We arrive at the hospital and the delivery room is bigger than I thought it would be. Dimly lit by natural light pouring in the window, the frigid hospital air a welcome contrast from the sweltering hundred-degree temperatures outside.
Mary’s contractions are gaining in intensity, but she’s still standing, walking, and under control. I think to myself, “I wonder how much longer it’ll be.” We’re five hours in.
The midwife checks Mary to see how far along she is. “You’re at five centimeters,” she says. Mary and I collectively think, “Wow! Half way already. It’s going to get more intense, but the hardest part is almost over, right?” But we couldn’t be more wrong.
Watching my wife descend into the ninth circle of labor can only be described as traumatic. More than anything, I want to make her pain stop. I want her to get more than a thirty second break. I want her to see signs of progress so she can stay encouraged. But I have no control over any of it. To feel so powerless while watching someone you love in so much pain is a recipe for PTSD.
Three hours after Mary’s initial check, the midwife comes back in for another update. “You’re still at five centimeters…”
No way. There’s no way Mary has been working her ass off for all this time and hasn’t shown any progress!
The midwife continues “…but you are fully effaced, which means things are going to progress very quickly now.” Well I guess that’s good news.

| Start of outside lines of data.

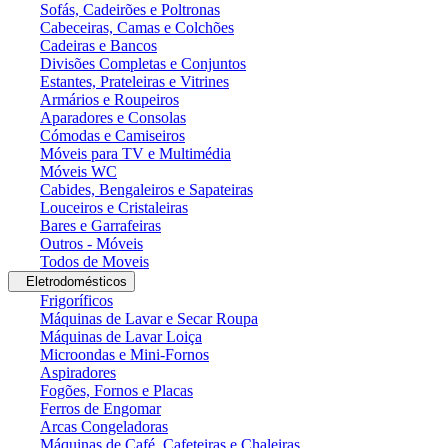
Sofás, Cadeirões e Poltronas
Cabeceiras, Camas e Colchões
Cadeiras e Bancos
Divisões Completas e Conjuntos
Estantes, Prateleiras e Vitrines
Armários e Roupeiros
Aparadores e Consolas
Cómodas e Camiseiros
Móveis para TV e Multimédia
Móveis WC
Cabides, Bengaleiros e Sapateiras
Louceiros e Cristaleiras
Bares e Garrafeiras
Outros - Móveis
Todos de Moveis
Eletrodomésticos
Frigoríficos
Máquinas de Lavar e Secar Roupa
Máquinas de Lavar Loiça
Microondas e Mini-Fornos
Aspiradores
Fogões, Fornos e Placas
Ferros de Engomar
Arcas Congeladoras
Máquinas de Café, Cafeteiras e Chaleiras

Still, patience is wearing thin in this low point. I can see the gears turning in Mary’s head, wondering if it’s time to bring in the big guns to ease the pain.
What gets us through is our amazing doula. She shows me how to use my hands like a vice on Mary’s head to relieve some of the pressure. She encourages Mary to keep going, and in moments where I’m losing it, she encourages me, too.
Finally, the time comes to bring in the nitrous. It turns out the chemical does have a valid application outside of a college dorm. It’s designed to take the edge off during the most painful phase of a natural child birth, and it’s what is going to get us to the finish line.
But our favorite anesthesiologist dudes apparently huffed too much of the stuff in undergrad, because they’ve been scratching their heads for twenty minutes (and counting) and Mary isn’t any closer to relief. She’s now so exhausted, she falls asleep between contractions, with communication limited to a slow nod in between. If the bros don’t get their act together soon, we won’t make it. It’s 11am.
Ten minutes later, a doctor comes in, wondering what’s taking the bros so long. He shakes his head and says, “it activates when the patient breathes in; it’s not like the hose constantly pumps nitrous into the air!”
“Oh,” say the bros. Mary holds the mask to her face, takes a deep breath, and a subtle calm washes over her. She throws me a sideways glance and cracks a smile to reassure me that she’s still in there somewhere.
Finally, after ten hours of agonizing labor, Mary reaches “transition.” This is the part you see in movies where everyone yells “PUSH!”
I see the baby’s head for the first time and lose it. “Oh my god. She’s real!” Her head looks like a triangle, crunched like a mouse trying to fit through a door crack. And dark hair! I never would have guessed. Every ounce of Mary’s strength goes into pushing as the baby inches closer to the exit door. The faint beeps of the baby’s oxygen and heart rate monitors reassure us that everything’s fine despite the fast-paced action happening outside the safety of the womb.
One final push and our baby enters the world. She’s beautiful. Her face is crinkled in a crying expression, but no sound comes out. The midwives and nurses quickly plunge the fluid out of her mouth, and after a few seconds, we hear the beautiful noises of our brand new daughter.
I was fully prepared to feel nothing. It’s well known that it can take a few weeks (or months) for new dads to feel bonded to their children. In my case the instant she came out, my world changed.
Welcome to the world, Alice Ann Nahorniak. I can’t wait to show you this beautiful place.